Concave dial 13 includes annular edge wall 16 having an upper surface 14 and lower surface 15 projects inwardly from dial edges 19 forming pinhole 17 at the exact center. Drive post 41 of gear box 40 inserts into pinhole 17. Pinhole 17 has a diameter sized to permit drive post 41 being of an outer diameter to fit just within pinhole 17. Annular edge wall 16 having a diameter and circumference designed to fit just within annular inner wall 24 of outer wall 22 and set upon circular platform wall 27. Platform surface 27 can be angled slightly downward to conform to the curvature of concave dial 13. In this embodiment, there are three time indicating hands 20. Hour hand 10 and minute hand 11 each having an opening designed to fit around the outside diameter drive post 41 above the upper surface 14 of the concave dial 6. Second hand 12 includes a pin 29 that corresponds to the opening in the end of drive post 41 secures the hour hand 10 and minute hand 11 to gearbox 40. Hour hand 10, minute hand 11, and second hand 12 are all formed to align with the concave shape of concave dial 13 permitting the hands to rotate about drive post 41 without obstruction. Indicia 18 are displayed, through any means well known throughout the art, upon the upper surface 14 to indicate the time. The curvature of the concave dial 13 allows the indicia 18 to be printed larger than a flat dial face due to the natural increase in the size of upper surface 14. The matching curvature to the hour hand 10, minute hand 11, and second hand 12 permits an extension of the length of the hands. The increased size of the hands and the indicia 18 allow the user a larger and therefore easier reading surface.

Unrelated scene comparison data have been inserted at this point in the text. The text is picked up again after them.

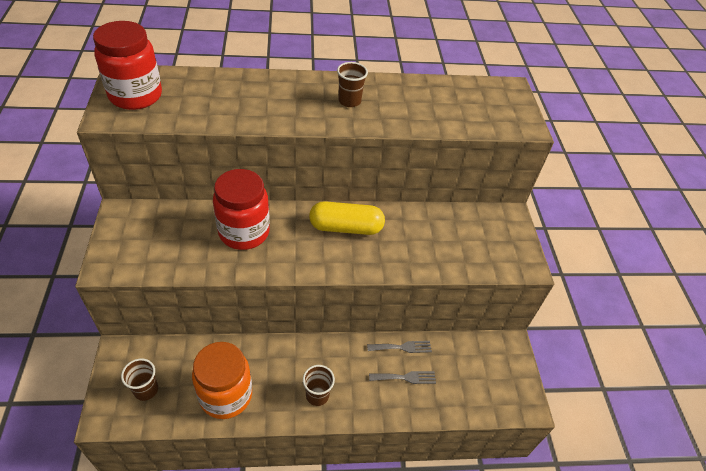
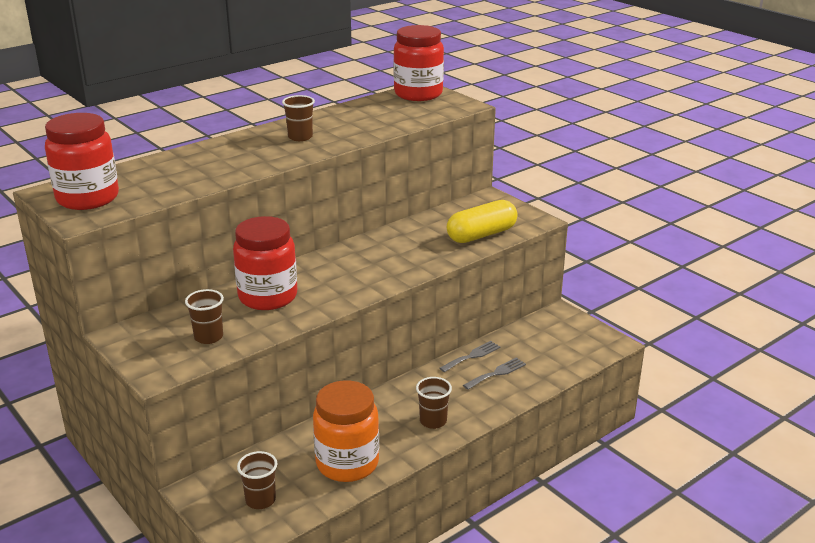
camera: 30 degrees left, 20 degrees down
yellow capsule [309,201,385,235] -> yellow capsule moved to [447,200,517,243]
none -> brown cup [185,289,224,344]
none -> red jar [393,25,444,101]

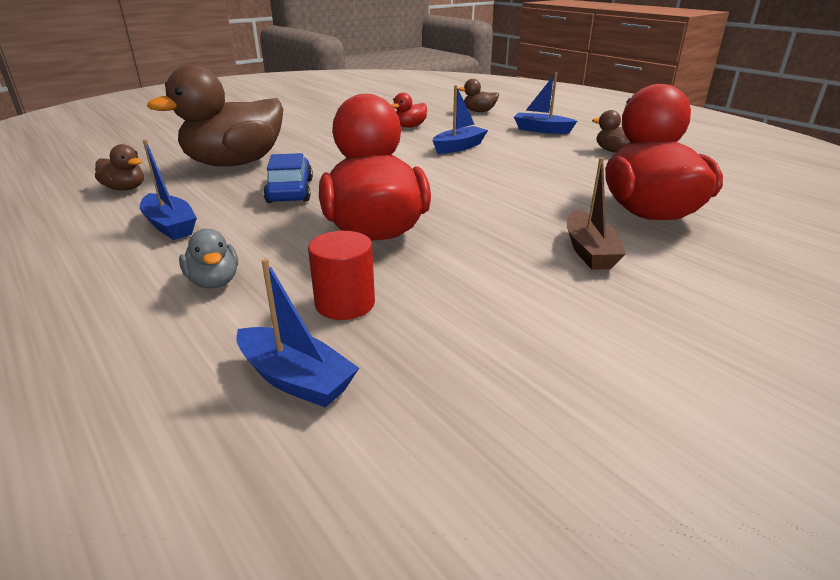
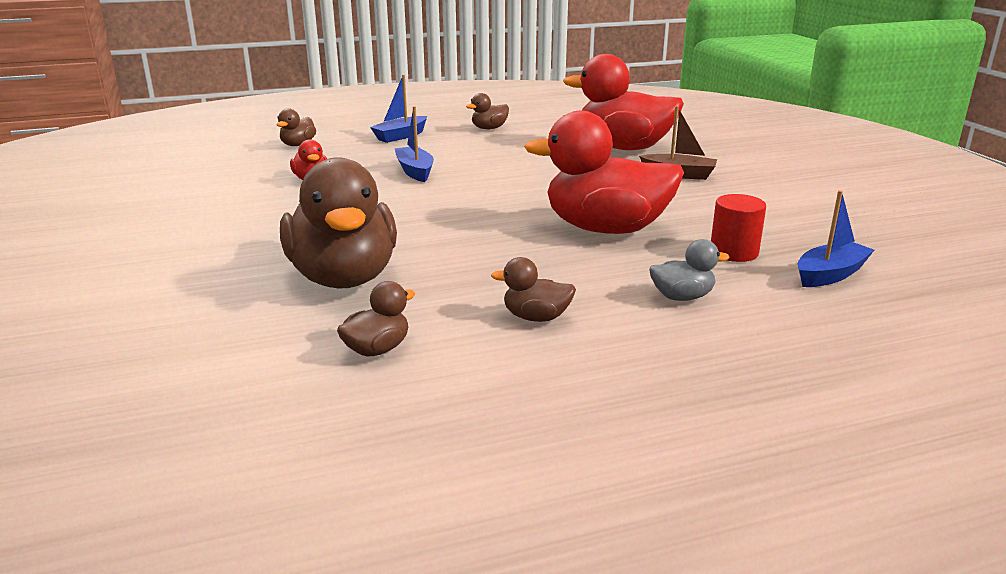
camera: 70 degrees left, 5 degrees down
blue boat [140,139,197,240] -> brown duck [491,257,576,322]
blue car [263,153,313,203] -> none

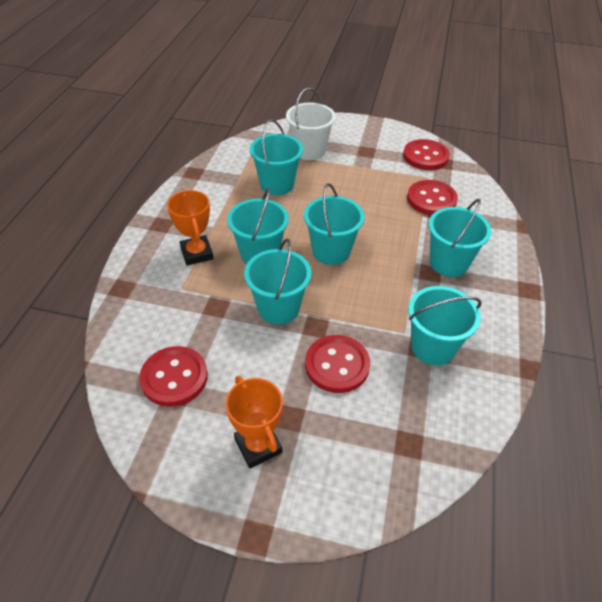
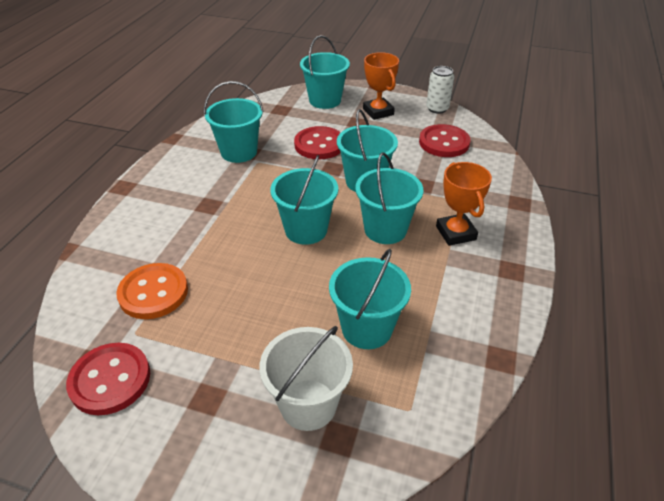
camera: 175 degrees left, 5 degrees down
red button [407,180,458,216] -> orange button [116,263,188,319]
turquoise bucket [429,199,491,277] -> turquoise bucket moved to [300,35,350,109]
none -> white can [426,66,454,114]

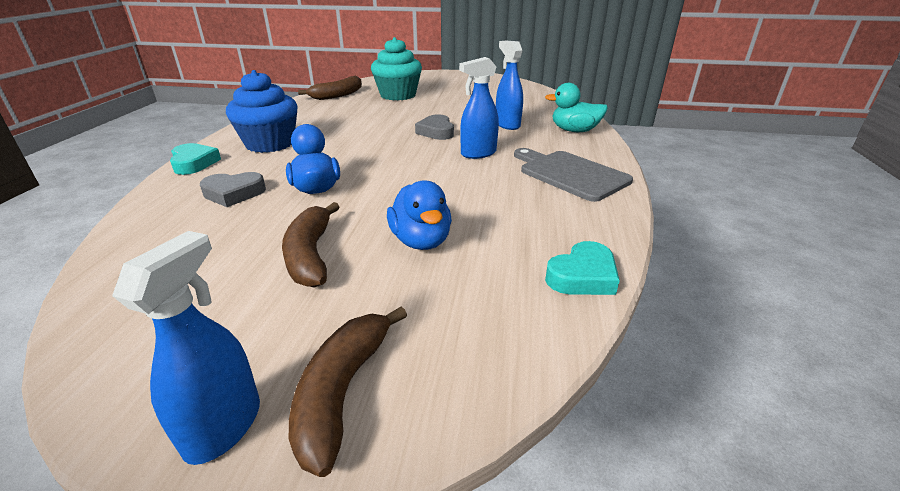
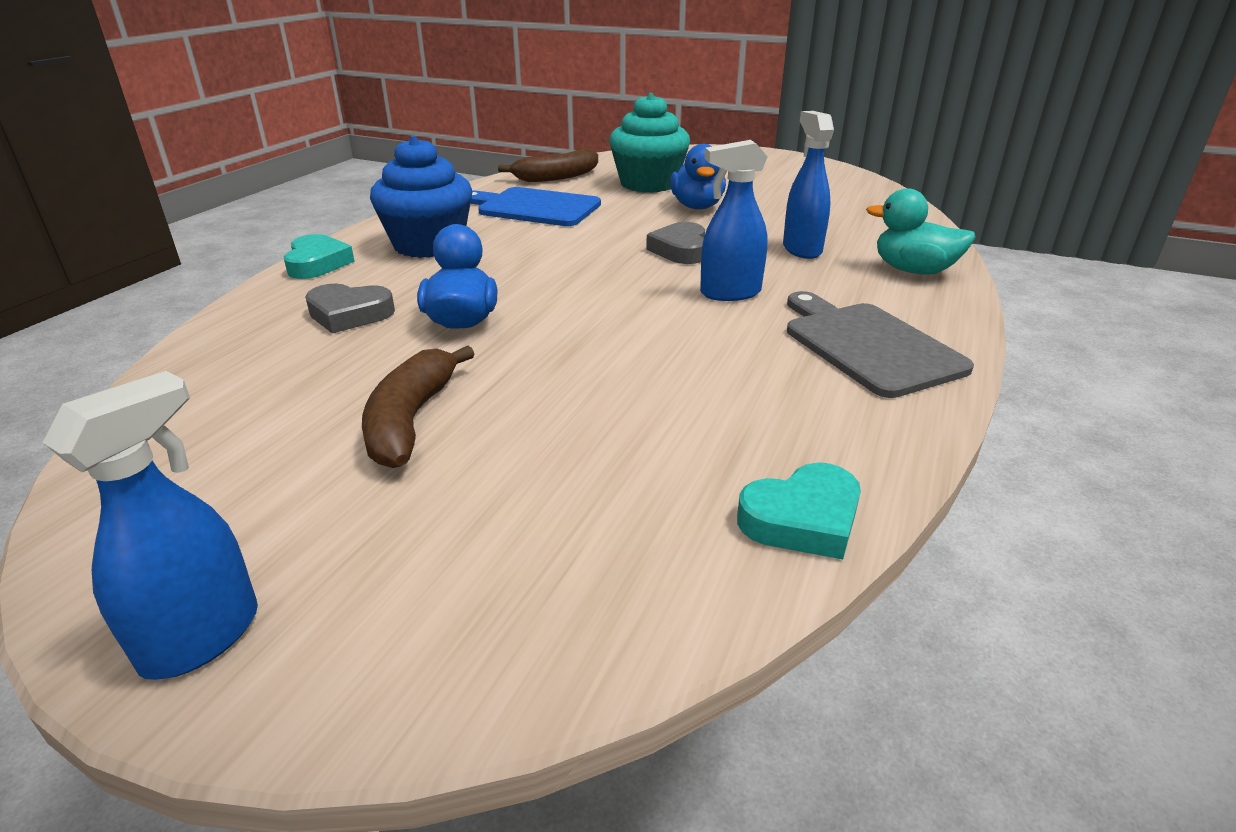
camera: 15 degrees right, 0 degrees up
brown banana [289,306,407,477] -> none
blue duck [387,180,452,250] -> blue duck moved to [670,144,726,209]
none -> blue cutting board [470,187,601,226]

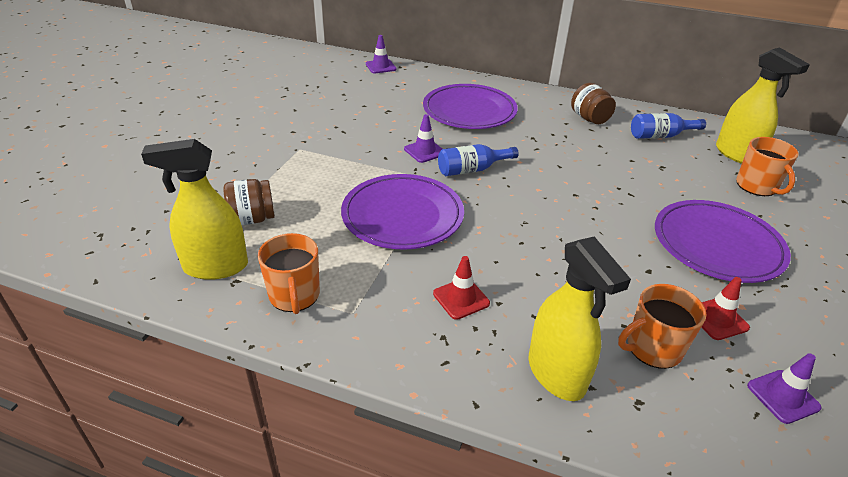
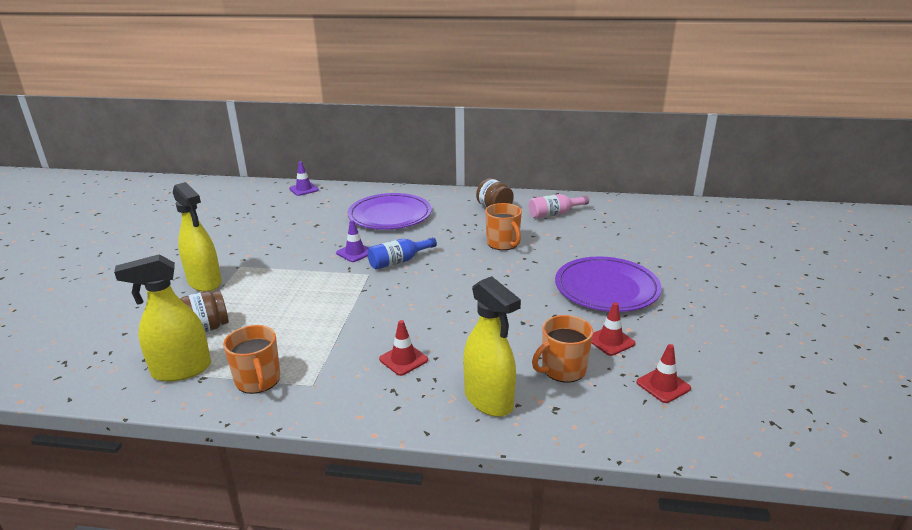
camera: 10 degrees left, 10 degrees down
purple plate [341,174,464,250] -> none
blue bottle [631,113,706,139] -> pink bottle [529,194,589,219]
yellow spray bottle [716,47,810,164] -> yellow spray bottle moved to [173,182,222,292]
orange mug [736,137,799,196] -> orange mug moved to [485,203,522,250]
purple traffic cone [747,353,822,424] -> red traffic cone [636,344,691,403]

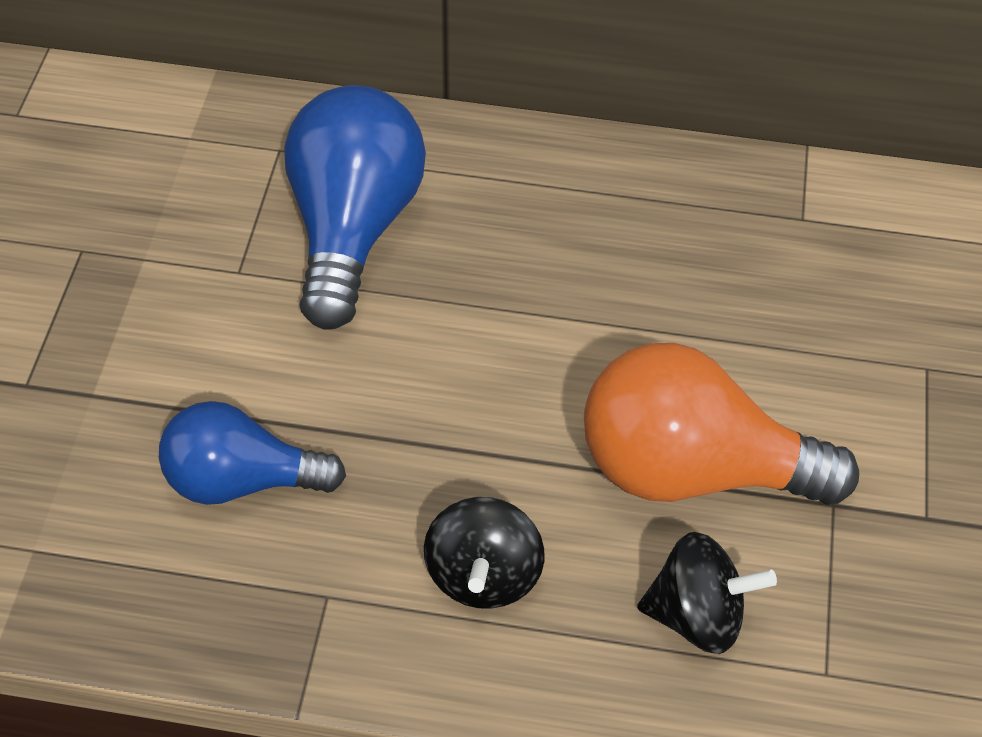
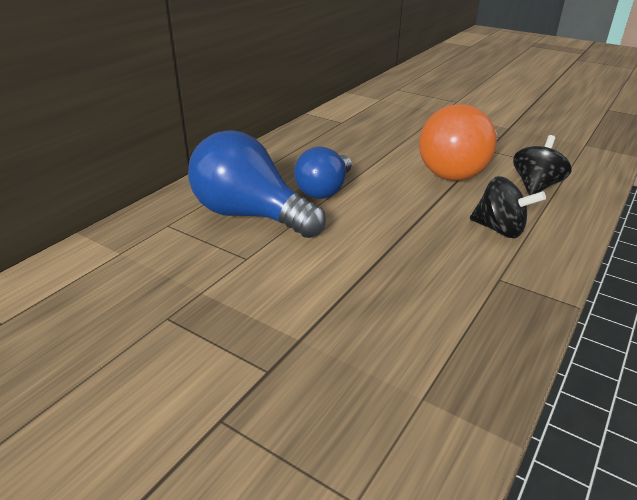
camera: 65 degrees left, 20 degrees down
blue light bulb [159,401,346,505] -> blue light bulb moved to [294,147,352,199]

Concave lens 6 having an annular edge wall 9, an upper surface 7 and a lower surface 8 is formed to correlate to the curvature of concave dial 13. Annular edge wall 9 having a diameter allowing it to fit within annular outer wall 22 and upon circular rim wall 25. Circular rim wall 25 can have an angle corresponding with the curvature of concave lens 6 allowing the concave lens to properly nestle and be held in place. Bezel 2 includes circular lip wall 4 extending inwardly from the upper end of outer annular wall 3. Inner annular wall 5 extends downward from the inner end of circular lip wall 4. Outer annular wall 3 secures bezel 2 to annular outer wall 22 whereby securing the annular edge wall 9 of concave lens 6 between circular lip wall 4 and circular rim wall 25.
It is to be understood that the present invention is by no means limited to the particular constructions herein disclosed and shown in the drawings, but also comprises any modifications or equivalents within the scope of the claims.